Potentially the greatest way that coding and technology has influenced museums is through the artists themselves. Art museums with contemporary and digital art collections have been encouraged by artists to explore emerging technologies as a way of both integrating incoming art installations and preserving current and future possessions.

The National Portrait Gallery, a Smithsonian institution in Washington, D.C., used 3D printing to replicate Abraham Lincoln's "death mask" and uses 3D modeling to, with incredible detail, conduct analysis on preserved pieces of art. The last surviving canon-bearing vessel from the Revolutionary War, built in 1776, the gunboat Philadelphia is on display at the National Museum of American History in Washington D.C. Thanks to 3D scanning, the Philadelphia is also rendered online where interested viewers can admire it wherever they are and museum goers can see spots not viewable from where it's displayed in the great hall.

3D printing, data mapping and laser technologies have become a staple in a number of museums and art restoration programs around the world to conduct testing, restore artifacts and, even, detect forgeries.

Digital artist, R. Luke DuBois has described his work as “using the tools of our time — digital media, computing and data”. When commissioned by the National Portrait Gallery to do a portrait of Google's founders Sergey Brin and Larry Page, DuBois created a portrait on two digital screens.
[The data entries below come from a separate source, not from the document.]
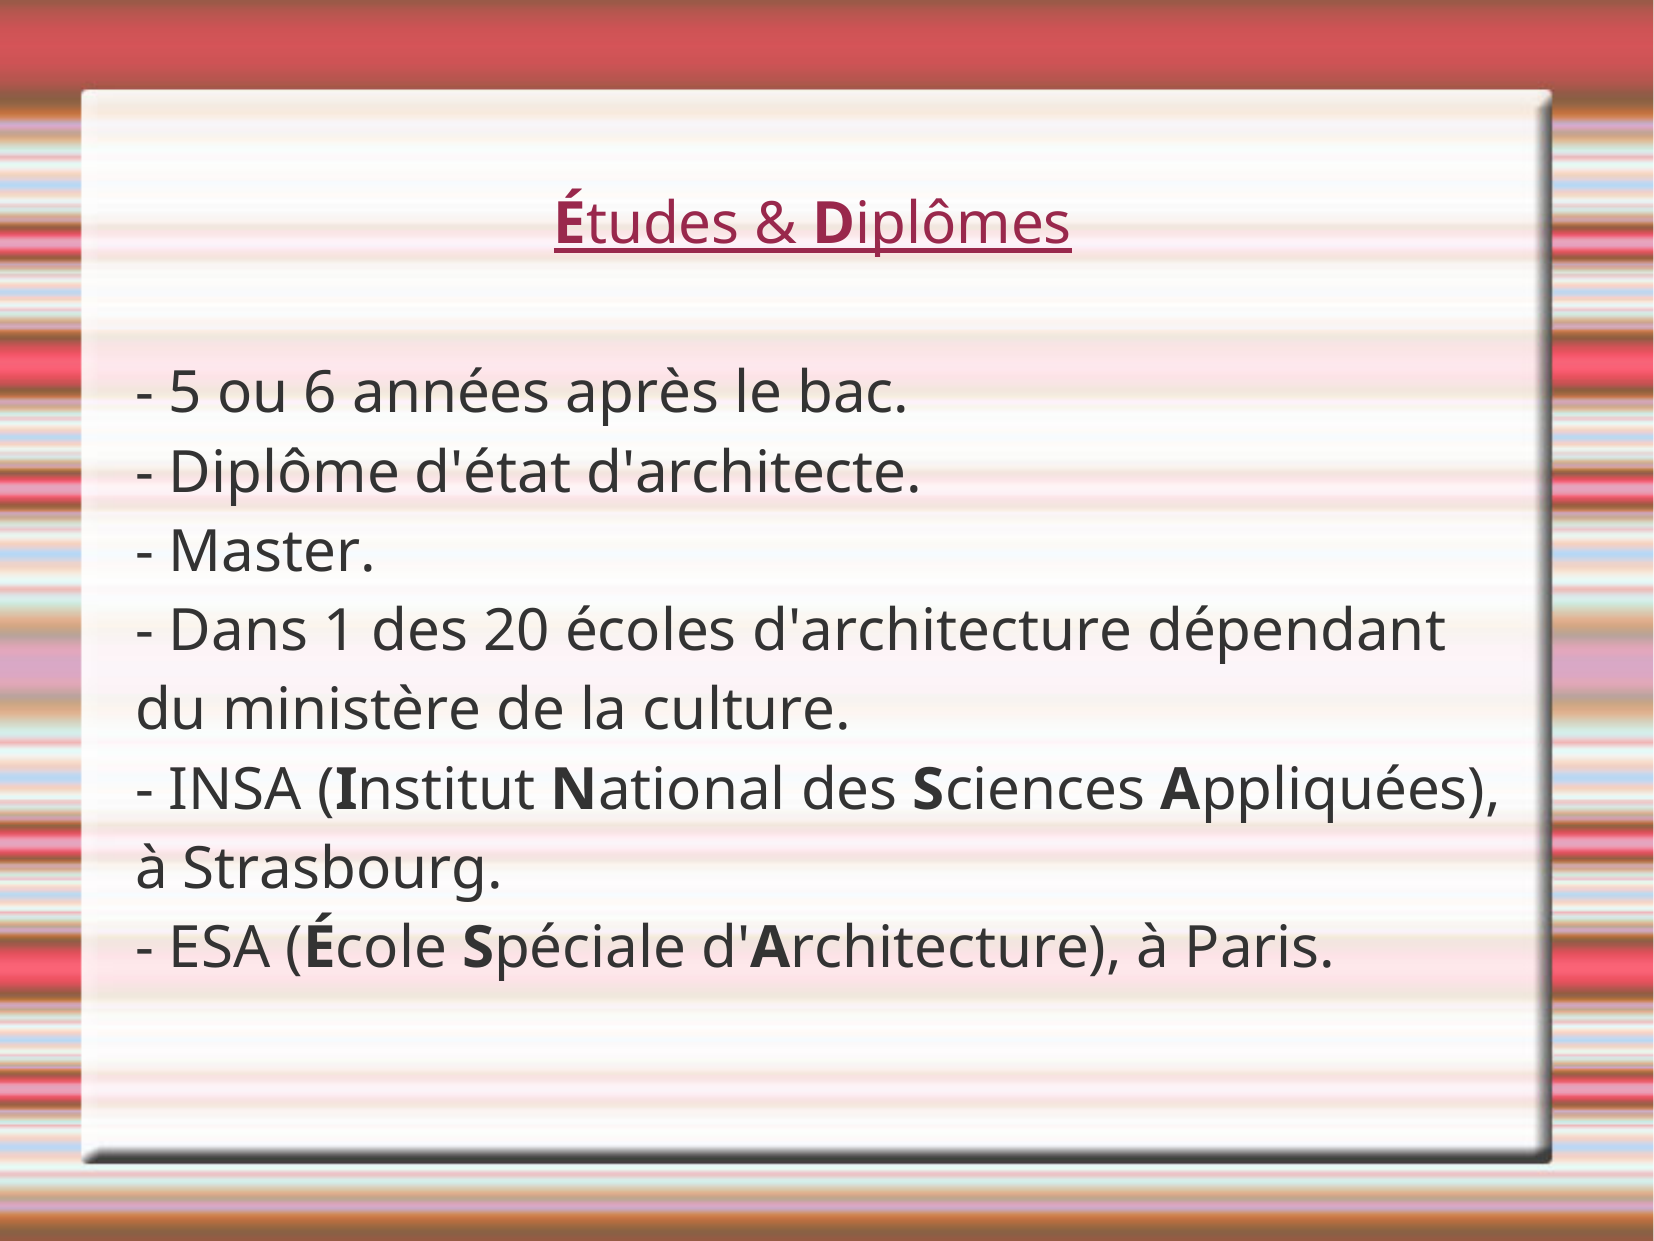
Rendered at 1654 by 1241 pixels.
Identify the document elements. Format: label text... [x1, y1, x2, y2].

title Études & Diplômes [90, 117, 1536, 325]
picture [0, 0, 1654, 1241]
list - 5 ou 6 années après le bac. - Diplôme d'état d'architecte. - Master. - Dans 1 des 20 écoles d'architecture dépendant du ministère de la culture. - INSA (Institut National des Sciences Appliquées), à Strasbourg. - ESA (École Spéciale d'Architecture), à Paris. [134, 350, 1516, 1133]
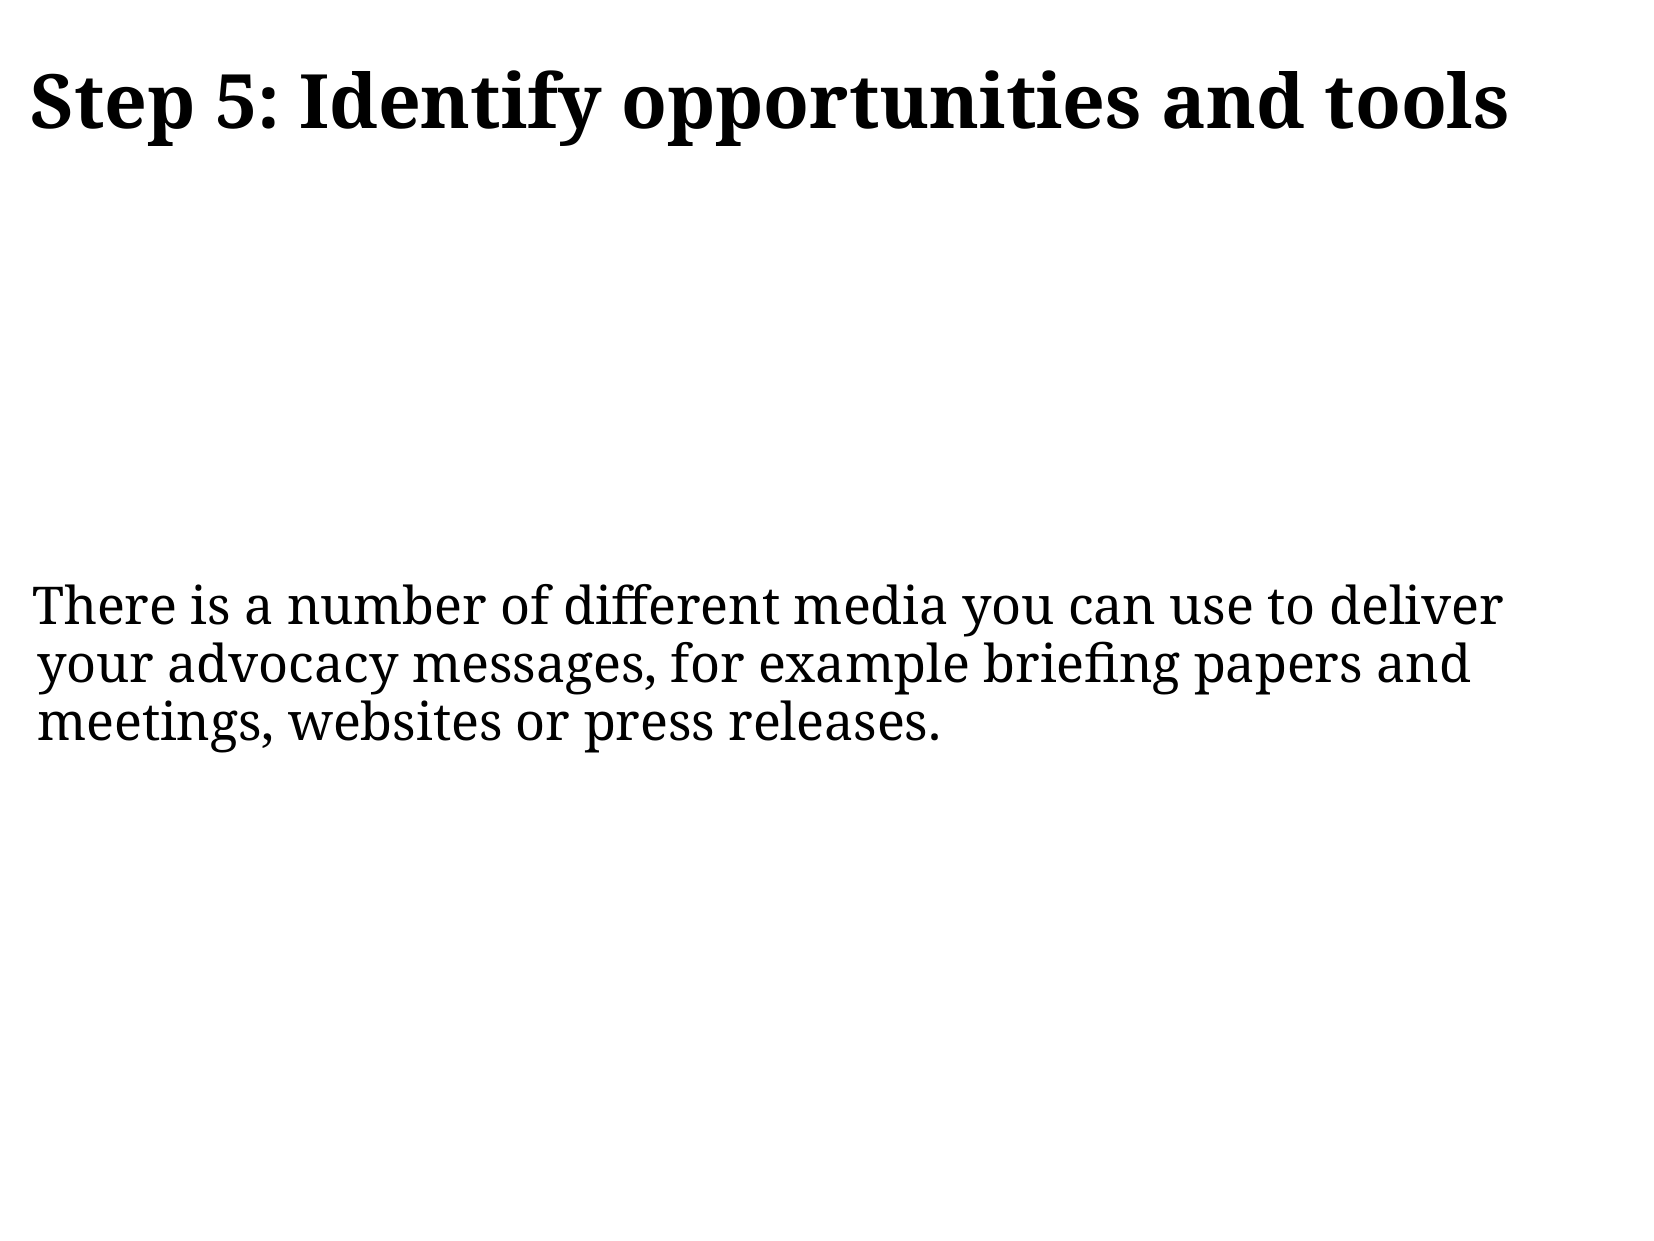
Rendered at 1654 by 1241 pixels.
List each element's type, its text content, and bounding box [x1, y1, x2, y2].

title Step 5: Identify opportunities and tools [30, 0, 1519, 208]
text_box There is a number of different media you can use to deliver your advocacy messages, for example briefing papers and meetings, websites or press releases. [30, 367, 1625, 964]
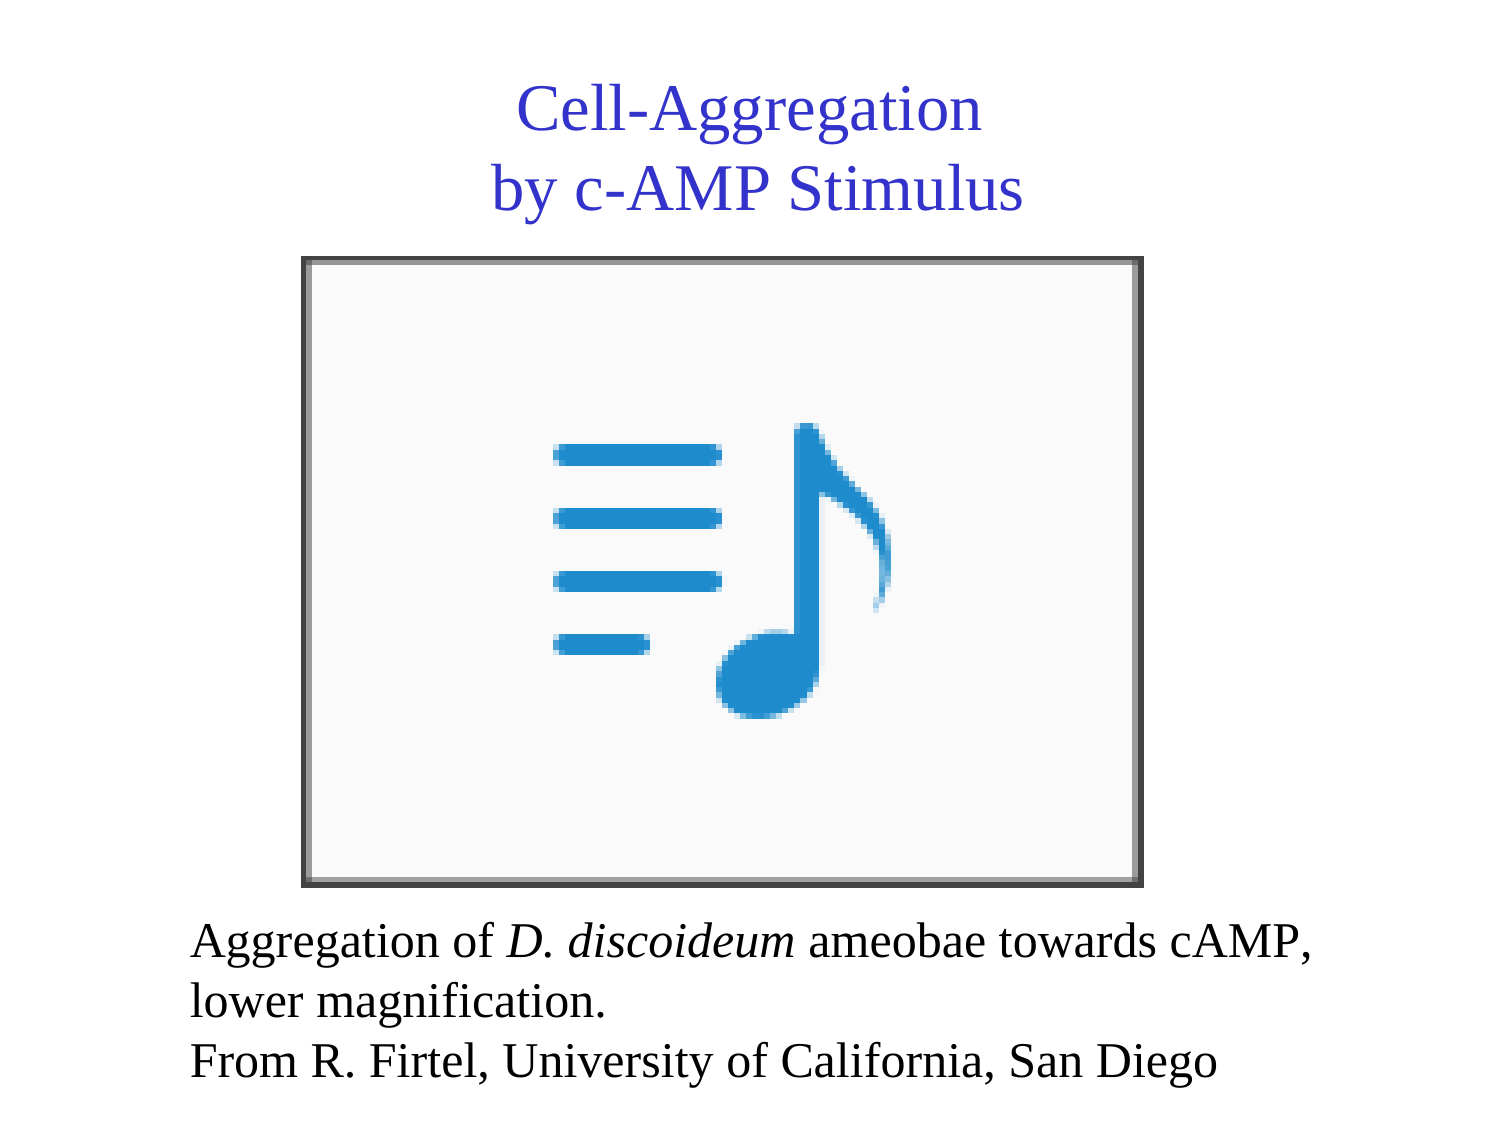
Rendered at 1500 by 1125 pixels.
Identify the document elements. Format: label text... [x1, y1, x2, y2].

The left screen displays a series of video interviews of the two men on Youtube, Google's ever present video site, while the right screen was coded to take use of the Google's speech recognition software to displays a cascade of words from the interviews in clusters and mesmerizing patterns. It is a beautiful piece of self-referential digital art.

Museum and art institutions all over the globe are realizing that technology is here to help and not destroy mediums of ol'. I hope by reading this you realize that your love of art and history does not have to go away because you love coding. In fact, your inspired code could really change the art world some day.